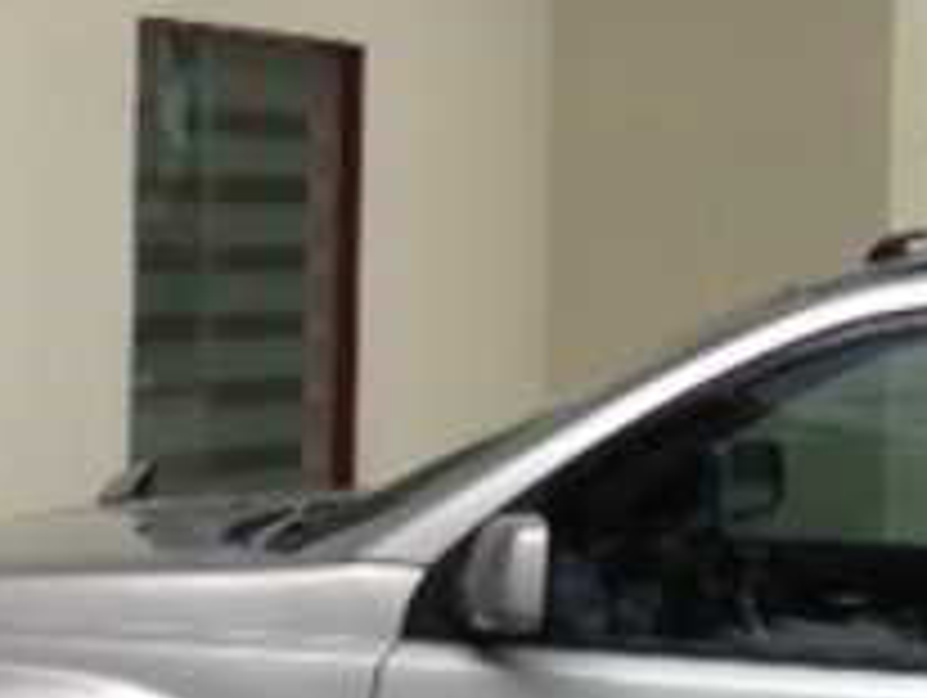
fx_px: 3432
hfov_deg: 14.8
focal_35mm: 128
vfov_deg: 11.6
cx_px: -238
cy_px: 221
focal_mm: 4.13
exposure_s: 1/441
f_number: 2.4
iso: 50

==*==

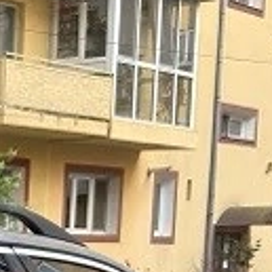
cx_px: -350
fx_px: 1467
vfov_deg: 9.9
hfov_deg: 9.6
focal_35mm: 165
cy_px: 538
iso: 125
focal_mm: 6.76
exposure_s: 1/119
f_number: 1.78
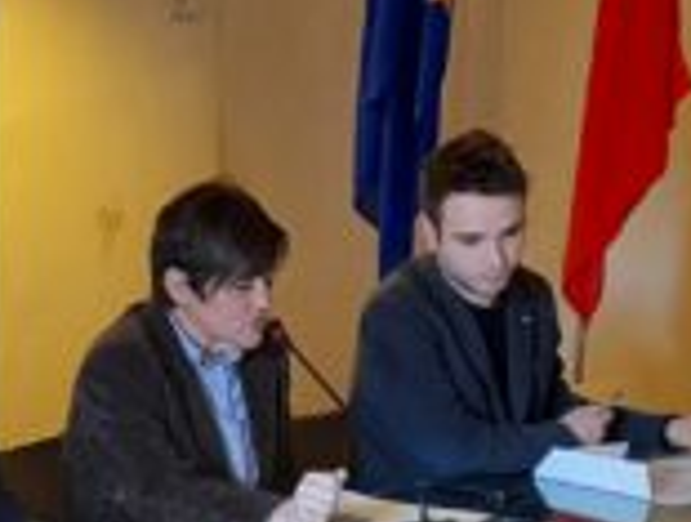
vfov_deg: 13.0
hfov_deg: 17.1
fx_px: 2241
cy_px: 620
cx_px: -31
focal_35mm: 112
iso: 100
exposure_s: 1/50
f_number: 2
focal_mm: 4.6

==*==

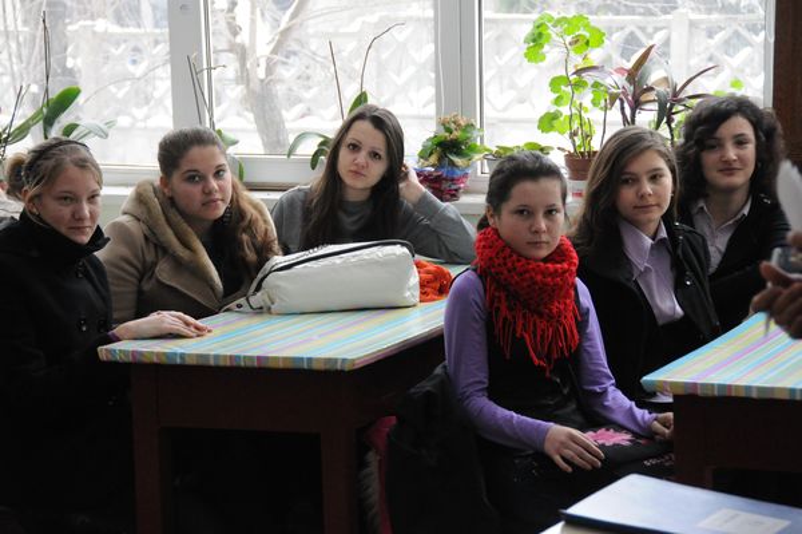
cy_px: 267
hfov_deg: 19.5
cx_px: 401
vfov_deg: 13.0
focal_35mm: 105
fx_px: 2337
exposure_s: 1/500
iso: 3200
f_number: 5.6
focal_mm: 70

==*==

# WORK REQUIRED
Return exactly the lines above, from the one with "vfov_deg: 9.9" up to and including the one with "focal_mm: 4.6", and include no pictures.

# FINISHED EXERCISE
vfov_deg: 9.9
hfov_deg: 9.6
focal_35mm: 165
cy_px: 538
iso: 125
focal_mm: 6.76
exposure_s: 1/119
f_number: 1.78
vfov_deg: 13.0
hfov_deg: 17.1
fx_px: 2241
cy_px: 620
cx_px: -31
focal_35mm: 112
iso: 100
exposure_s: 1/50
f_number: 2
focal_mm: 4.6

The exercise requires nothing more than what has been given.